The human Dagon-style worshippers don't come in until director Willam Eubank had committed to his homage to the horror legend. Instead, they're far more crablike, maybe even ticklike, with spiky shells, mandibles, and far too many legs to be entirely natural. At this stage, they were simply called 'Clingers,' and frankly, they just don't do it for us. The final design, which links the subtle revelation that the corporation Stewart works for wanted this to happen with Lovecraft's "A Shadow over Innsmouth," is a far more effective result.

Alien

It's not clear how serious writer Dan O'Bannon intended his early concepts for the Xenomorph from 1979's "Alien" and its face-hugger embryo stage to be taken, but the latter is oddly hilarious, nonetheless. The former is still pretty chilling in concept art form, though it goes through the usual insectoid-equals-unsettling phase of alien design. There's a few oddly avian aspects to the design, including wobbly, webbed legs. It's the head that draws our attention the strongest, however. Strange, sharp mandibles replace the elongated jaw that we know, but the egg-like head and empty eyes still manage to create an eerie effect. On set, there's no way this poor misshapen critter could've worked as an effective threat. It might even have walked like E.T.

Meanwhile, O'Bannon's embryo sketch is just funny. It's actually less a concept piece and more a note to H.R. Giger on how he and Scott would like this stage of the Xenomorph to behave. It features a simplistic, Playskool-style egg and a horrible (hilarious) little face bouncing out to chase its victim. No, it wouldn't have worked for Ridley Scott's "Alien," but if O'Bannon ever worked with John Carpenter on a "Dark Star 2," he's got one hell of a sketch kit ready to go.

I Am Legend

It's easy to rip on CGI for failing to deliver on its visual promise, especially when you consider how poorly it can age a film as compared to practical effects. Movies like 2007's "I Am Legend" do not help the arguments in favor of CGI, providing some of the worst-case scenarios for filmmakers to look back and cringe upon. Ironically, the earliest and potentially best concept art for Will Smith's quasi vampire-hunting adventure came from a failed production once led by Ridley Scott.

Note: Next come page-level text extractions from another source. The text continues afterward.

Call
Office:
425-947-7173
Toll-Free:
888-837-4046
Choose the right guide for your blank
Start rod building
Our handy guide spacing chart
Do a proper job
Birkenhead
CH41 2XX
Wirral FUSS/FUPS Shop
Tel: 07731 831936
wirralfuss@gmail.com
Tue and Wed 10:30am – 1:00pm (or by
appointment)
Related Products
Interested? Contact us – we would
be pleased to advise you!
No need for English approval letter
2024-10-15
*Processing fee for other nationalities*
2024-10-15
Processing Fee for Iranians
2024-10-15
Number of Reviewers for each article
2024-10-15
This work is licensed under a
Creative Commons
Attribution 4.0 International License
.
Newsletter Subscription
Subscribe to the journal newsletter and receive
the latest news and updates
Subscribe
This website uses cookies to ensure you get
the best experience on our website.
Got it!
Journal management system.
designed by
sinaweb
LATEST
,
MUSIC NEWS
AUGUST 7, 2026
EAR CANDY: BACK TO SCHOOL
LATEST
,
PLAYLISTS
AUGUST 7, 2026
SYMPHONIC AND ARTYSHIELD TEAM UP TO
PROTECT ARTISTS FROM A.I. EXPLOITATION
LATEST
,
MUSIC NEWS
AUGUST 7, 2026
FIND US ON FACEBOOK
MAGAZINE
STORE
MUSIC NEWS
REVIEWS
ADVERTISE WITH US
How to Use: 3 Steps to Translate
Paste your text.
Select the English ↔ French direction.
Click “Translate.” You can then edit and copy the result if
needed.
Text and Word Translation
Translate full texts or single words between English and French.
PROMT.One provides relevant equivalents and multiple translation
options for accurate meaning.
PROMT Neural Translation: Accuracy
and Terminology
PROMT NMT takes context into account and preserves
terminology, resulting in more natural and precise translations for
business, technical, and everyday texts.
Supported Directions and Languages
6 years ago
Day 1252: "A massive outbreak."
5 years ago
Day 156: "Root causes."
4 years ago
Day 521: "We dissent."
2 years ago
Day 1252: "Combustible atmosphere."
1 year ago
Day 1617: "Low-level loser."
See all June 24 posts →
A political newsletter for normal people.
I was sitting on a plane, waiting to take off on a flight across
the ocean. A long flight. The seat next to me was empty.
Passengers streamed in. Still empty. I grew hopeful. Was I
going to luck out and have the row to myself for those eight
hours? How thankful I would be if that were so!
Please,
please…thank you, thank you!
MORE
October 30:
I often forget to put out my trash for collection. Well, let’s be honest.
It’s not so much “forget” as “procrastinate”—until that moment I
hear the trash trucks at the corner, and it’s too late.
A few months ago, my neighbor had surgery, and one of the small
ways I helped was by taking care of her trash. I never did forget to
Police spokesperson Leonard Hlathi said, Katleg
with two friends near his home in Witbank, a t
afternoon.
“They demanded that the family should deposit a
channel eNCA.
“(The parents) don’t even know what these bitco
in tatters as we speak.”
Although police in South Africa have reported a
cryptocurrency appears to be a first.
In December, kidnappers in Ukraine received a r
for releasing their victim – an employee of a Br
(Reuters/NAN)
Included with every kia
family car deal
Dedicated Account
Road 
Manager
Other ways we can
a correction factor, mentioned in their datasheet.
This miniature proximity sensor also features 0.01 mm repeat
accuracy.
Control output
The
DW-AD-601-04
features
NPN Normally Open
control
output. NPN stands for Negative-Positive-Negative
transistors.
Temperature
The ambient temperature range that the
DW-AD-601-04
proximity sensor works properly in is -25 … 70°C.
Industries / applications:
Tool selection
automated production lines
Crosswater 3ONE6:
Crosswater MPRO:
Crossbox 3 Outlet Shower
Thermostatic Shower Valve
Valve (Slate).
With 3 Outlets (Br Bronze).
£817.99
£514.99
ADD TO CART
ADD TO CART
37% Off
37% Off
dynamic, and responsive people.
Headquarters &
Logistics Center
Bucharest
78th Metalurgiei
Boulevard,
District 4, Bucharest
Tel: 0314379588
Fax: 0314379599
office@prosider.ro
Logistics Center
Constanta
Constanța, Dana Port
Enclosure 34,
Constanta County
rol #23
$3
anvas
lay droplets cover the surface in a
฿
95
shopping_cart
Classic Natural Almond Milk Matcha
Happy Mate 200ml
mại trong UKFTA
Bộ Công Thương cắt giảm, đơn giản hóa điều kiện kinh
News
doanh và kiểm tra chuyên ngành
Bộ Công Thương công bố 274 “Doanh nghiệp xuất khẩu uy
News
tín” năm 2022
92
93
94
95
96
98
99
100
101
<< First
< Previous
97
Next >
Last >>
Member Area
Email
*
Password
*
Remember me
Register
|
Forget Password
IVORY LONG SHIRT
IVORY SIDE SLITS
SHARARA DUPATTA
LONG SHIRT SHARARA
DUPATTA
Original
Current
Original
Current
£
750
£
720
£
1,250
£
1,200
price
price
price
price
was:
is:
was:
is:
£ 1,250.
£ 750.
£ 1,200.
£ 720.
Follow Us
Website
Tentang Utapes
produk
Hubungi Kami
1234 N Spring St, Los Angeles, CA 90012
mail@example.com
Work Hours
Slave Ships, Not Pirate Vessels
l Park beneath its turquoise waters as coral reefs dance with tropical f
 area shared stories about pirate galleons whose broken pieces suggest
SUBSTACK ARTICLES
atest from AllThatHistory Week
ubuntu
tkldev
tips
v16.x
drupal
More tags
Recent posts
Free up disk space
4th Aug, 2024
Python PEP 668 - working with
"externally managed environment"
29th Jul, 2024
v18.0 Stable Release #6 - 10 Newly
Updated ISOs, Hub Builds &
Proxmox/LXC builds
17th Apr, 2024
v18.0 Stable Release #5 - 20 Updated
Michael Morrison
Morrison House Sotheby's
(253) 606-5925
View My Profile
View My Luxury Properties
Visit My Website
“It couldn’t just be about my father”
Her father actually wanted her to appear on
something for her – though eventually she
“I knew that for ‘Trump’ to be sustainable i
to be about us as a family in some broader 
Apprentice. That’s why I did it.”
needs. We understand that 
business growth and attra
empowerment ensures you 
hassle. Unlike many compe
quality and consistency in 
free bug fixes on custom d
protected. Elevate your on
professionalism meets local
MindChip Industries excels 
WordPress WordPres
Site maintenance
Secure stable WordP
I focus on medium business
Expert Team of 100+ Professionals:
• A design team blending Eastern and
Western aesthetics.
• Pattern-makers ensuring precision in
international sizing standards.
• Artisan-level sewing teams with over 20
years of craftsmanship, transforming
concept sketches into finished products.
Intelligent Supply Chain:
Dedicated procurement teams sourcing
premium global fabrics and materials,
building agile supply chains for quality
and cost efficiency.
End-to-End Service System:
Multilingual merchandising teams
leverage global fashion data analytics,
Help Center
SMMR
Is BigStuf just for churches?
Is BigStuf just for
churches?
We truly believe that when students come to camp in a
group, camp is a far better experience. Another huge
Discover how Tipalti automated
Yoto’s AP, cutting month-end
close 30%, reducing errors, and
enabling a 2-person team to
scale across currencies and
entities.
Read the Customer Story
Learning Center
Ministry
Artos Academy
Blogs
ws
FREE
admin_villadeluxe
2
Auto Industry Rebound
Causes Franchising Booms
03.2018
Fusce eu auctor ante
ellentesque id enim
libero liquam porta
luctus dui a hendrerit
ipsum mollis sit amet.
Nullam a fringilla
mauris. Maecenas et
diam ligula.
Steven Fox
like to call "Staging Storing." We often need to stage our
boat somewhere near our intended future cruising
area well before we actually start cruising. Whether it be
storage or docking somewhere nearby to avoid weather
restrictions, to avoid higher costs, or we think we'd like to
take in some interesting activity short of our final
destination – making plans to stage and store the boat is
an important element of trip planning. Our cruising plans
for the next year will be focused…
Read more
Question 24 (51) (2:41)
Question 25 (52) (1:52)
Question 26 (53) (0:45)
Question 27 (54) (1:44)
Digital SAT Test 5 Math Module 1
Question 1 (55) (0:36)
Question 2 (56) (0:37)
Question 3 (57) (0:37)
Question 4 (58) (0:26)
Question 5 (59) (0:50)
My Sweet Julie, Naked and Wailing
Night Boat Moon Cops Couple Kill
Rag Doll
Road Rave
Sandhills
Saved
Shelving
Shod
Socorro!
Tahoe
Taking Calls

Scott abandoned the project back in 1997, had Schwarzenegger in mind for his lead. But what's truly fascinating is the early makeup concept for the evolving vampires of Richard Matheson's imagination. Scott's imagination went to wax figures, and his design team provided a test shot of a thinning, almost translucent-skinned man with piercing eyes. Not only does this single shot look more vibrant and alive than the Darkseekers that Smith faces, but it's almost empathetic enough to ensure that the story's original twist ending — Smith is the real monster, here — would have stuck the landing. So much for what could have been, and sadly, in this case, what we got was so much worse.